« Écoutes Sarkozy » : Validation des écoutes entre N. Sarkozy et son avocat

Type

Droit Pénal

Date de publication

4 mai 2016

NOUVELLE ILLUSTRATION DE L’APPROCHE PERMISSIVE DE LA CHAMBRE CRIMINELLE CONCERNANT LES INTERCEPTIONS DE COMMUNICATIONS ENTRE UN AVOCAT ET SON CLIENT

CASS. CRIM. 22 MARS 2016 N°15-83.205,206 ET 207

La Cour de cassation a rendu le 22 mars 2016 trois arrêts largement commentés et débattus, validant les écoutes téléphoniques entre un avocat et son client, lui-même avocat.
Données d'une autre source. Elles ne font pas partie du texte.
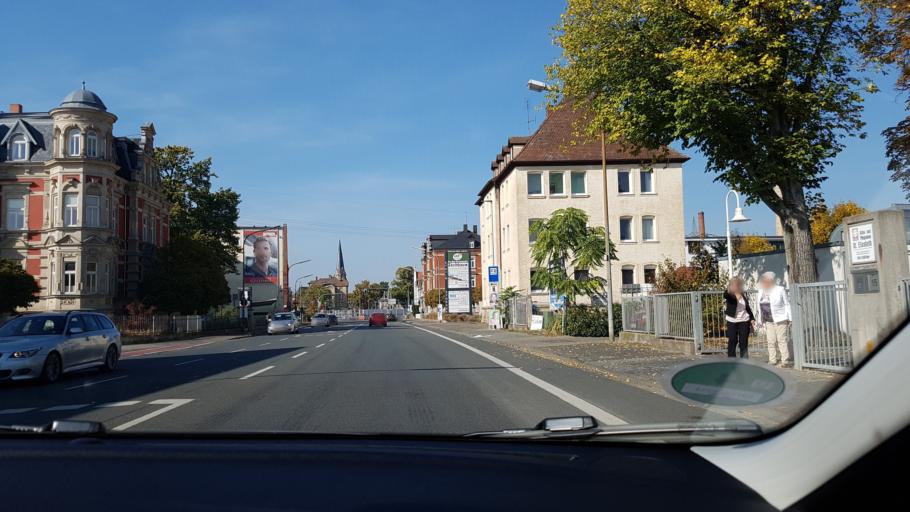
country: DE
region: Bavaria
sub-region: Upper Franconia
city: Forchheim
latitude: 49.7172
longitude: 11.0731
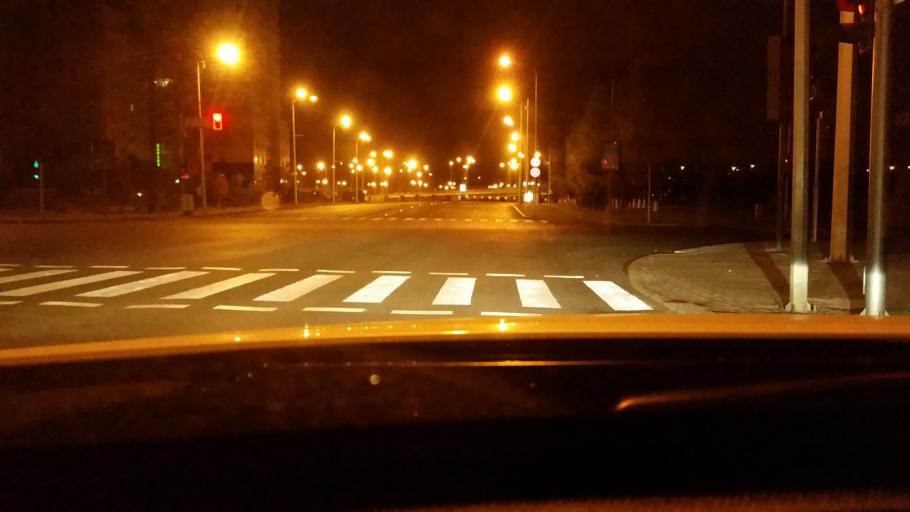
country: KZ
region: Astana Qalasy
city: Astana
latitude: 51.1291
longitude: 71.4394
Bien que d’une grande efficacité, les interceptions téléphoniques portent en elles-mêmes atteinte à de nombreux droits et libertés fondamentaux : secret des correspondances, droit au respect de la vie privée, droits de la défense. La Cour de cassation a récemment été amenée à se prononcer sur la régularité de ces écoutes dans un cas particulier : lorsque les conversations mettent en présence un avocat et son client habituel, lui-même avocat.
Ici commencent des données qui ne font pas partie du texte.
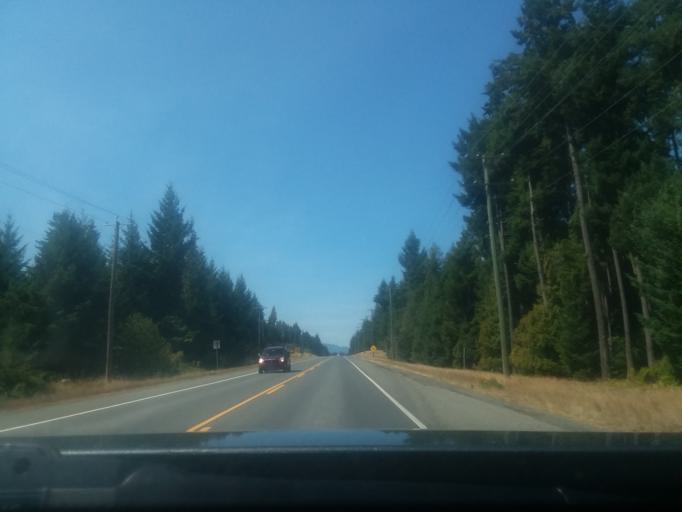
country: CA
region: British Columbia
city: Courtenay
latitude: 49.7152
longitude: -124.9380
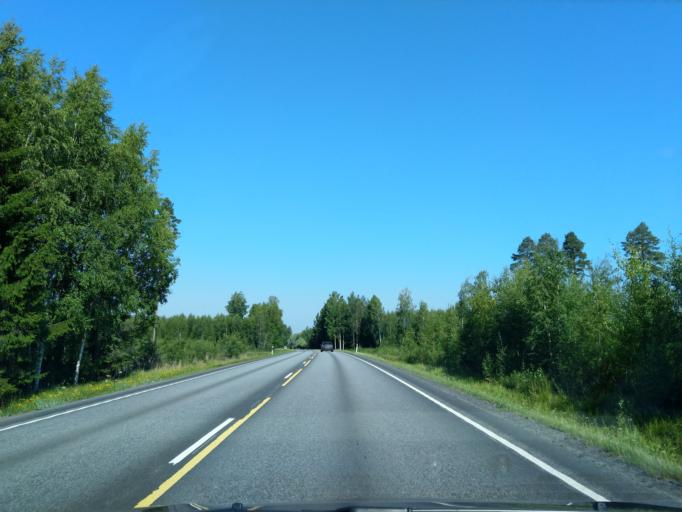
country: FI
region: Satakunta
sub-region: Pori
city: Huittinen
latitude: 61.1619
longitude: 22.7185
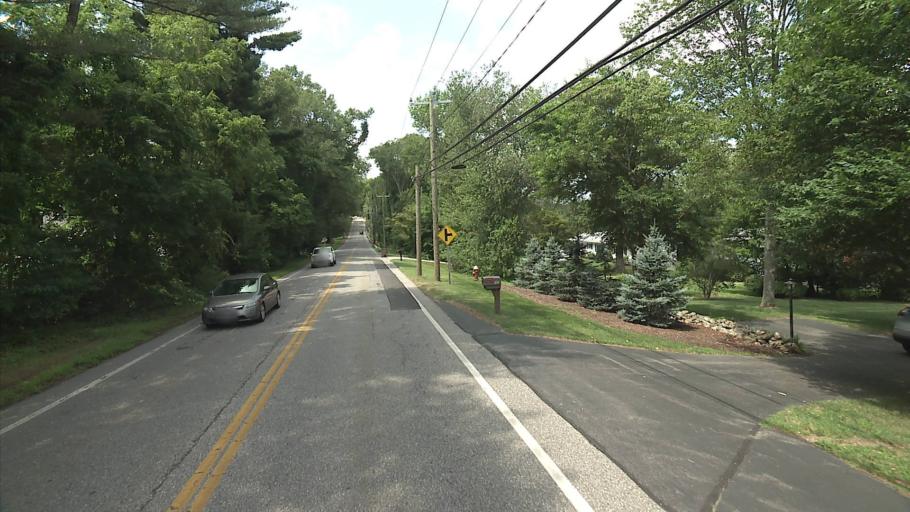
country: US
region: Connecticut
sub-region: New London County
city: Niantic
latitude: 41.3775
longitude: -72.2138
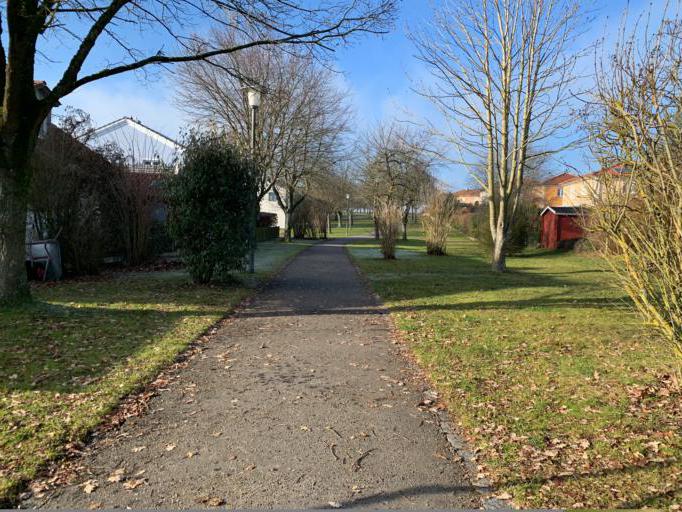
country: DE
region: Bavaria
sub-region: Upper Bavaria
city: Stammham
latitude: 48.8595
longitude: 11.4505
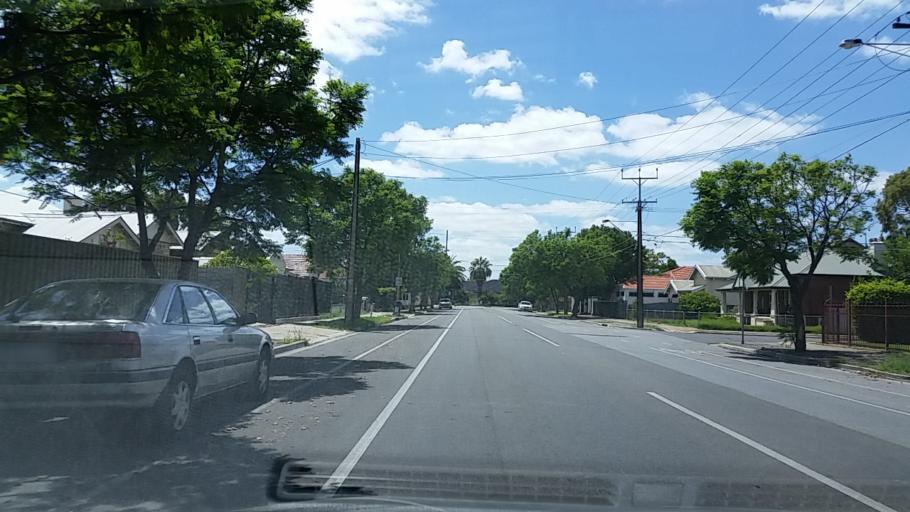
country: AU
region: South Australia
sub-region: City of West Torrens
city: Thebarton
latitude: -34.9293
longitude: 138.5593
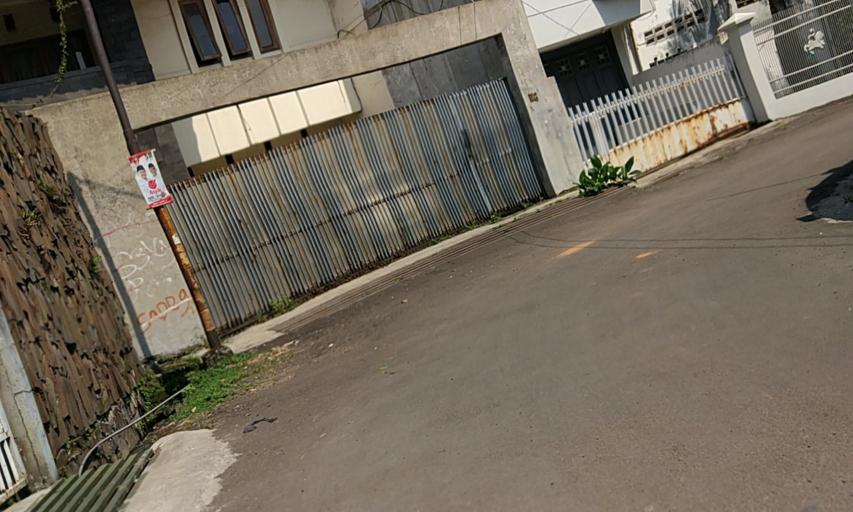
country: ID
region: West Java
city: Margahayukencana
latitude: -6.9211
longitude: 107.5575
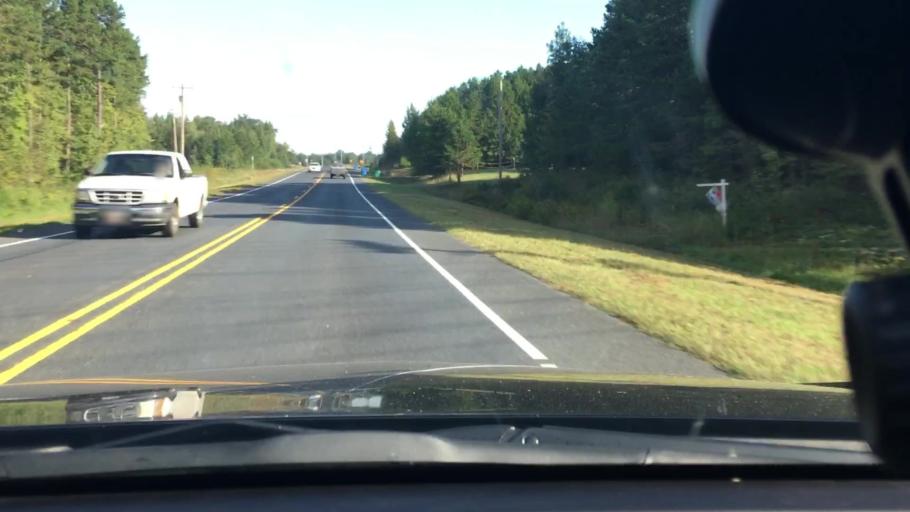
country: US
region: North Carolina
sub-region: Stanly County
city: Albemarle
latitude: 35.3721
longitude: -80.1699
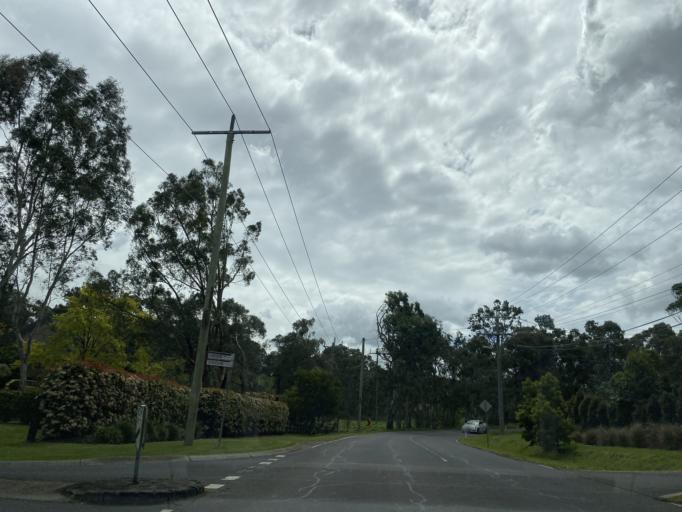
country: AU
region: Victoria
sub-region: Banyule
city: Lower Plenty
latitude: -37.7369
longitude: 145.1157
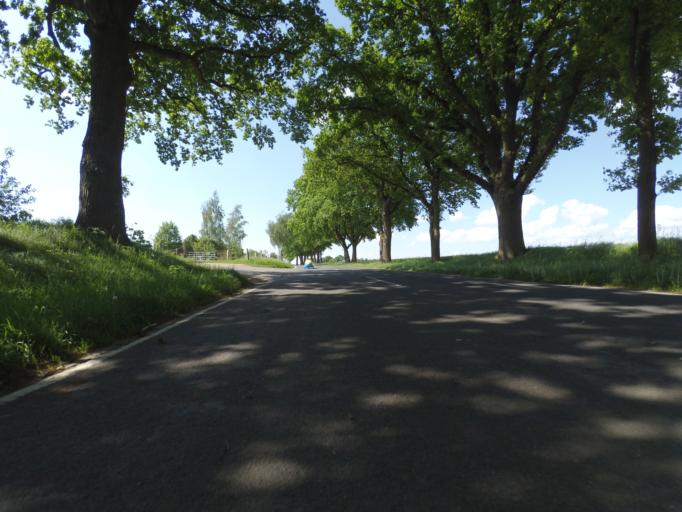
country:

Pour rappel, le Code de procédure pénale prévoit qu’un avocat peut être placé sur écoute lorsqu’il existe des indices laissant penser qu’il a lui-même participé à la commission d’une infraction et à la condition que son Bâtonnier en soit informé. En l’espèce, si le Bâtonnier avait été informé de la mesure d’interception de la ligne téléphonique utilisée par la personne placée sur écoute, celle-ci étant également avocat (avocat-utilisateur), il n’avait toutefois pas été informé du fait que l’unique interlocuteur de cette personne était son avocat habituel (avocat-interlocuteur).

Un premier argument avancé par l’avocat-interlocuteur consistait à reprocher au juge d’instruction de n’avoir pas informé le Bâtonnier qu’il était lui-même écouté. Cependant, l’article 100-7 du Code de procédure pénale ne fait référence qu’au titulaire et/ou utilisateur principal de la ligne. Ainsi, le juge d’instruction n’était pas tenu d’informer le Bâtonnier de l’interception des conversations téléphoniques de l’interlocuteur, fût-il avocat. La décision est jusqu’ici en accord avec la jurisprudence antérieure.
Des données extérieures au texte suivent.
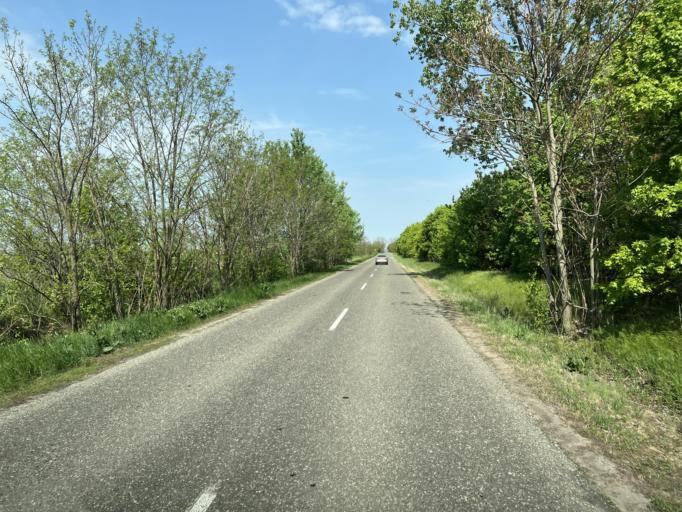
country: HU
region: Pest
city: Tortel
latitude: 47.1108
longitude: 19.9795
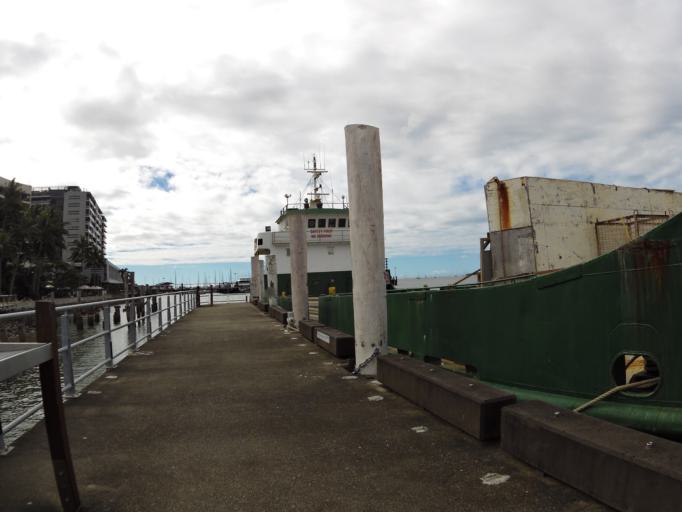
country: AU
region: Queensland
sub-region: Cairns
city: Cairns
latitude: -16.9240
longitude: 145.7809
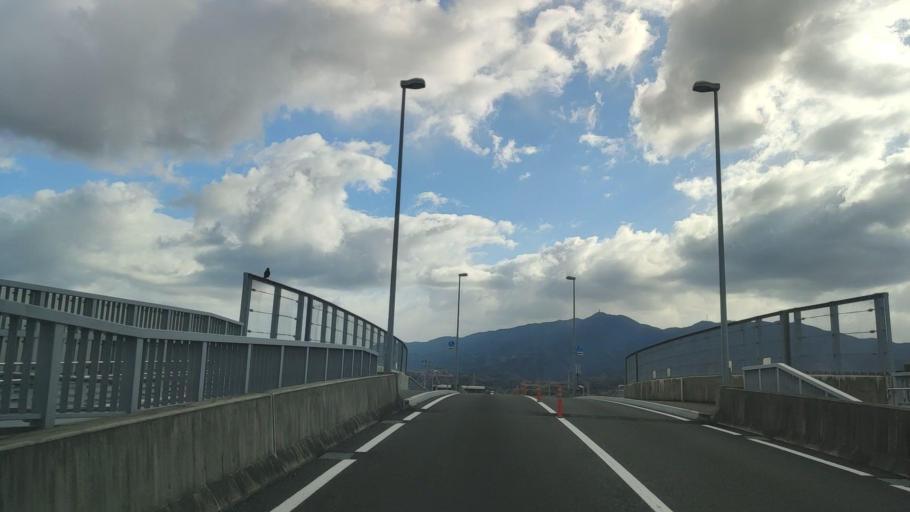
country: JP
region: Ehime
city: Hojo
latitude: 33.9716
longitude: 132.7743
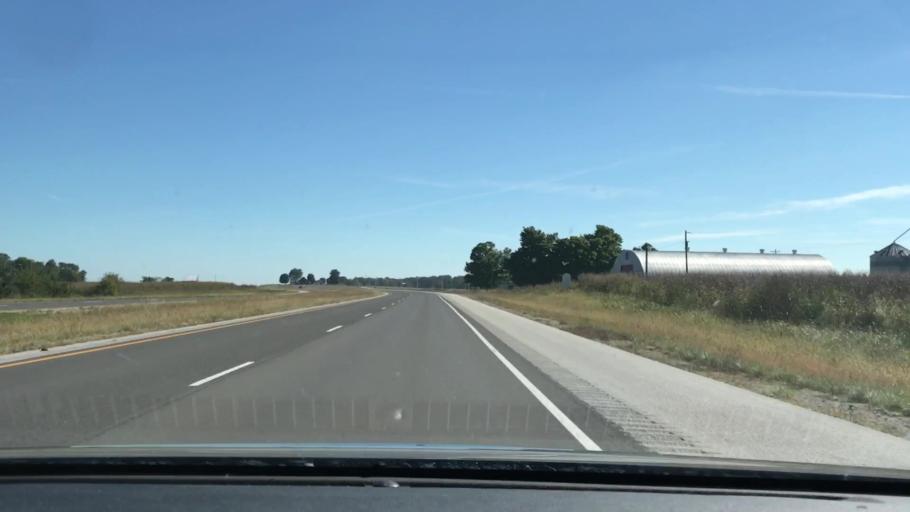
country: US
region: Kentucky
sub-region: Todd County
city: Elkton
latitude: 36.8055
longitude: -87.0565
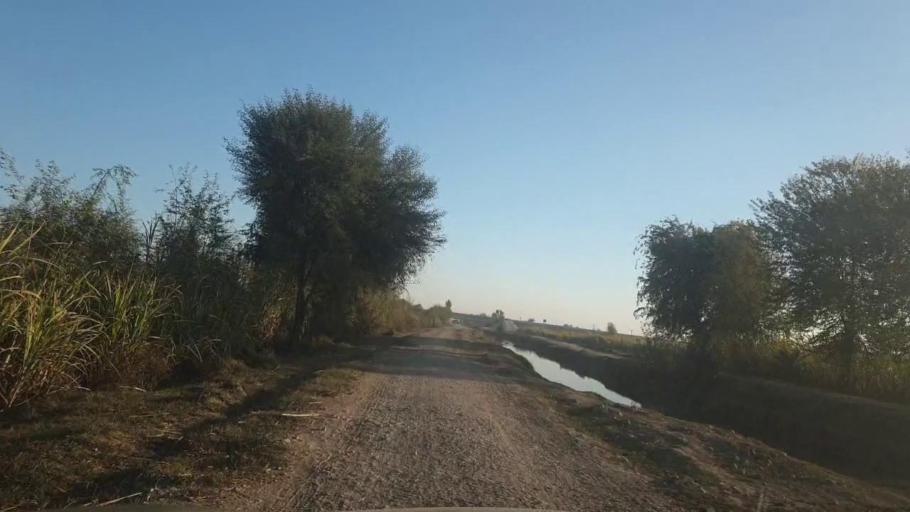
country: PK
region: Sindh
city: Ghotki
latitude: 28.0117
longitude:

Confrontée à la question de la régularité de la retranscription des conversations, face à l’impératif de protection de la confidentialité des échanges entre un avocat et son client et à l’exercice des droits de la défense, la Chambre criminelle l’a validée considérant que ces conversations étaient étrangères “à tout exercice des droits de la défense” et révélaient “des indices de la participation de l’avocat (interlocuteur) à des faits susceptibles de qualification pénale”.

Si cette première motivation paraît conforme à la lettre du Code de procédure pénale, la Chambre criminelle apporte toutefois une seconde motivation extrêmement hasardeuse. Elle considère que les conversations ne pouvaient relever de l’exercice des droits de la défense dès lors que la personne placée sous écoute n’était pas mise en cause (mise en examen, témoin assisté ou même gardée à vue). Il n’y aurait en conséquence pas lieu de protéger la conversation d’une personne avec son avocat, dès lors que l’intéressé ne serait pas mis en cause dans une procédure pénale.

Enfin, le troisième argument consistait à contester la validité de la retranscription des conversations qu’il avait eues avec son propre Bâtonnier. La Chambre criminelle a, fort heureusement, relevé que cette retranscription était illicite dès lors que la conversation « dans laquelle un avocat placé sous écoutes réfère de sa mise en cause dans une procédure pénale à son bâtonnier ne peut être transcrite et versée au dossier de la procédure à moins qu’elle ne révèle un indice de participation personnelle de ce dernier à une infraction pénale ».

Ces arrêts révèlent une nouvelle fois la souplesse de la position de la Cour de cassation lorsqu’il s’agit d’arbitrer entre les impératifs de bonne administration de la justice et de protection du secret professionnel des avocats.